Roman Photo Irlandais – Jour 4

La voyageuse s’empare de sa liberté de mouvement, hausse le ton, refuse de n’entrevoir la vie qu’à travers de courtes échappées. Les voyageuses étaient, et sont toujours, celles qui n’ont pas voulu se limiter à ce qu’elles étaient censées faire ni être.

Les femmes aussi sont du voyage | Lucie Azéma

Belfast n’aura pas parlé, laissée silencieuse au milieu de cette brève irlandaise. Belfast n’aura pas parlé, bien que la Montagne Noire qui la protège lui donne, à chaque fois que je m’en souviens, à chaque fois que je la vois se couvrir de brume, un air de grandeur. Belfast est toujours un passage, un sas, un espace qui veut tout et rien dire ; dont je suis la spectatrice désincarnée. Ainsi, Belfast ne parle pas souvent, coincée entre deux pages biscornues et noircies. Belfast est toujours pourtant une inévitable, une sérendipité, un bouleversement subtil et nécessaire. Ainsi, Belfast me parle indistinctement, d’un langage indicible et inintelligible. Je me plais alors à y faire un détour à rebours pour lui donner le mérite d’exister et pour lui faire honneur, glanant aux confins de ma mémoire, un souvenir choisi pour cette fois-ci.

Un pub (ou plutôt deux !), car c’est toujours l’histoire d’un pub en Irlande. Du Sud et du Nord.

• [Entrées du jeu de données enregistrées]

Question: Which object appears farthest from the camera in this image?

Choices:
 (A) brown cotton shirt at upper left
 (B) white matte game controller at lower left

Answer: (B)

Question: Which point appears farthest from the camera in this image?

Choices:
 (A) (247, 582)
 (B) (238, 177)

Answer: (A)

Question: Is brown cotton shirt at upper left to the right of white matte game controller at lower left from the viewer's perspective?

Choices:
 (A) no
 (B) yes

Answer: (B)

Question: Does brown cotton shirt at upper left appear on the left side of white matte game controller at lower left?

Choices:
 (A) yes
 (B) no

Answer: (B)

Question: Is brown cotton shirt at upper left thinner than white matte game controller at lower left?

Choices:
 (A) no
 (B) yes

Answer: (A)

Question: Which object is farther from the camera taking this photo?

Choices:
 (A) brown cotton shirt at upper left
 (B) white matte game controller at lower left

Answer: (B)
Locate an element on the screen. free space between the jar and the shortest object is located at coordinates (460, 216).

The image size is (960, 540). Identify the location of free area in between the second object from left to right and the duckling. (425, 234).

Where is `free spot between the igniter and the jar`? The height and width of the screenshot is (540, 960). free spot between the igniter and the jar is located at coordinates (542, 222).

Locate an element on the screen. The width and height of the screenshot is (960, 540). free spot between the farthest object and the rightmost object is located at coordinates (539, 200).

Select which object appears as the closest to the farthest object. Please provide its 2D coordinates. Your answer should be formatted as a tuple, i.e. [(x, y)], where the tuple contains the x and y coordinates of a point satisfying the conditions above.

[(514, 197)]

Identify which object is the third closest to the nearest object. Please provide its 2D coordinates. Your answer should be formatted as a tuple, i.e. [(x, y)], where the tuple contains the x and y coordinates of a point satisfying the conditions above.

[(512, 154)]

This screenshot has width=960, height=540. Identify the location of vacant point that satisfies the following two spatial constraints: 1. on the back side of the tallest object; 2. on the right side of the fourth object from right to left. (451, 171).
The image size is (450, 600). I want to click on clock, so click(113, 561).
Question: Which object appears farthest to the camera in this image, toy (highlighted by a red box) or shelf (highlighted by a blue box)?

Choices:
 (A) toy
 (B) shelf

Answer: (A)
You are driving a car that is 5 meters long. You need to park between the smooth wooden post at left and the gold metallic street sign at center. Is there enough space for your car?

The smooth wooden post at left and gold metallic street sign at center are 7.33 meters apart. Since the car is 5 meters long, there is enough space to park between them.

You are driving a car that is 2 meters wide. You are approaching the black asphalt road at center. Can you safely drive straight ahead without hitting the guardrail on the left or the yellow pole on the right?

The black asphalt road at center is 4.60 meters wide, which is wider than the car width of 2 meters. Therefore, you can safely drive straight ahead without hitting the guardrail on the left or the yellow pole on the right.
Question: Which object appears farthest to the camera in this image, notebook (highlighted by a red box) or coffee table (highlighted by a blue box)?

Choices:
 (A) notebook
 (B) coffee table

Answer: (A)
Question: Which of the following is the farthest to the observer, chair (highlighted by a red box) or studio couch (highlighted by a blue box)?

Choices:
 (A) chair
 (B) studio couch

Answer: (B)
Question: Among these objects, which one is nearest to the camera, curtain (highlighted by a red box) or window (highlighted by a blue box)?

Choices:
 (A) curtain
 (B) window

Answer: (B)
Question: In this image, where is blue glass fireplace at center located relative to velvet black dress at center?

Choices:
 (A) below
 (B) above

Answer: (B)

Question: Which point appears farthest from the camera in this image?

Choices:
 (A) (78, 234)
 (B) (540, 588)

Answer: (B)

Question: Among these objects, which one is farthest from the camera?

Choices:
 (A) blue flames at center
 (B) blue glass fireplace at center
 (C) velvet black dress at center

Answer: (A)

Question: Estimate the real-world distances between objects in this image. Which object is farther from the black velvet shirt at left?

• [Consigne 1]
Dans le récit de voyage sur Belfast, qu'est-ce qui protège la ville ?
• [Consigne 2]
Rédigez la suite du récit de voyage sur Belfast à partir de sa dernière phrase.

• [Réponse attendue 1]
La Montagne Noire.

• [Réponse attendue 2]
Ici, celle du Crown Liquor Saloon. Ce bar qui, malgré son nom aux consonnances américaines, est, en réalité, un mélange d’Italie et d’époque victorienne. Ce pub, considéré comme patrimoine national, au creux duquel se dissimulent multitudes de snugs, compartiments secrets dans lesquels on peut deviner les secrets du malt doré à l’abri des regards.

Et je ne manque pas de m’y cacher à mon tour. En attendant le bus.

Après avoir arpenté, en vagabonde, les rues aux souvenirs douloureux de West Belfast. Après avoir effleuré, en pensée, le mur de la paix qui troue le cœur de la ville dans ses ruelles pavillonnaires. Après avoir erré, en vain, sur les pavés roses de la ville « civilisée » à la recherche d’un autre pub bien aimé – The Duke of York. Celui qui brille de mille plaques et miroirs accrochés aux murs et aux plafonds. Celui qui brille de rencontres aussi inattendues qu’éphémères. Celui qui brille à nous en éblouir. Bien loin de l’atmosphère calfeutrée, bien qu’autrement brillante, du Crown Liquor Saloon.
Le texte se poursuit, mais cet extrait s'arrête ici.